As I understand it, the president will be someone of the rank of High Court judge or above. Presumably, he will be the only person of that seniority on the tribunal, but will other judges, such as circuit judges, Crown court judges or county court judges, be eligible for appointment in the event of vacancies occurring that could be suitably filled by experienced judges?
Mr. Lammy: The arrangements will broadly reflect those that exist now, in which the Immigration Appellate Authority sits not just in London but also regionally. I cannot recall in which cities, but it sits regionally. Circuit judges are free to sit in the tribunal. I cannot recall whether the hon. and learned Gentleman is a judge of any sort, but that will be the position. Broadly, the numbers, short of a few, will reflect the current arrangements.
Question put and agreed to.
Schedule 1, as amended, agreed to.
Schedule 2
Asylum and Immigration Tribunal: Consequential Amendments and Transitional Provision
Amendments made: No. 114, in
schedule 2, page 30, line 26, leave out from 'completed,' to end of line 29.
No. 115, in
No. 116, in
schedule 2, page 30, line 37, leave out from 'completed,' to end of line 40.[Mr. Lammy.]
Mr. Malins: I beg to move amendment No. 139, inschedule 2, page 31, line 23, at end insert
'(ha) In subsection 2(n) after ''service'' insert ''and shall provide for service of any notice of appeal on both the tribunal and on the Secretary of State''.'.
Column Number: 316
The amendment would provide for service of any notice of appeal on both the tribunal and the Secretary of State. I am grateful to one or two of the adjudicators, who spoke to me about the matter. The amendment would ensure that the appeal process in both immigration and asylum is initiated by serving the appellate authority, rather than the Home Office, with the notices. Since immigration appeals began in 1970, it has been the practice for appellants to serve the Home Officeor the entry clearance officer, in overseas cases. That enables the Home Office to be as slow as it choosesand it often isin sending the appeal to the appellate authorities. It also means that, from time to time, the Home Office can reach agreements with the appellate authorities as to how many cases it will forward in particular categories each month. That enables the appellate authority to plan its work and the use of its human and other resources. However, it seems to many people to be wrong in principle that one party to an appeal should be able to determine the way in which the appellate authority deals with cases.

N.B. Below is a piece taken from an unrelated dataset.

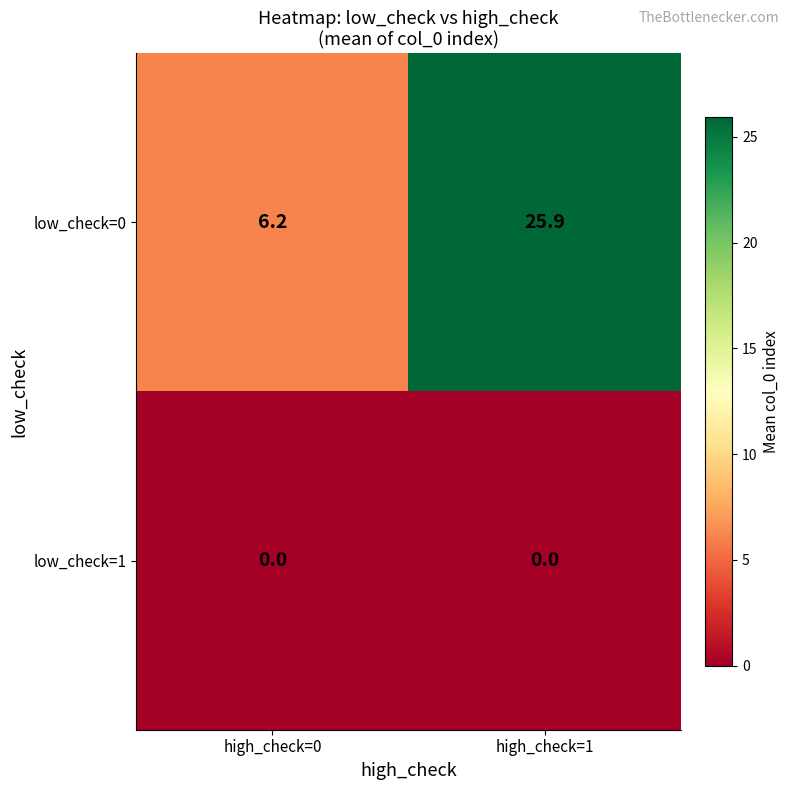

List the series in order of their peak value, lowest first.

low_check=1, low_check=0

I understand that a recent case called Vowsden suggests that the authority should be seized of a case once notice of appeal has been served, even if it then languishes for months in the Home Office. Procedure rules would determine whether the notice of appeal should be copied to the Home Office as well as being served on the appellate authority. There may be reasons for serving notices of appeal on the state, in cases in which a review of the decision is a real possibility, because that would lead to savings of time and money. However, that would be rare in immigration and asylum cases. I should be glad if the Minister could address the issues raised by the amendment.
Mr. Lammy: We already have the enabling power to prescribe procedures for appeals in rules, but the amendment would place the method of lodging the appeal in primary legislation, which would be slightly unusual. I am aware that there are concerns that appeals should not be lodged with one party to the appeal. The current system, which allows appeals to be lodged with the immigration and nationality directorate, has proved to be efficient and has helped the immigration and nationality directorate and the Immigration Appellate Authority to manage their work loads. However, in moving to a single tier of appeal, it is time to reconsider the procedures for the new tribunals. For that reason, I would like to reflect further on the principle underlying the amendment and to take it away with me if I may.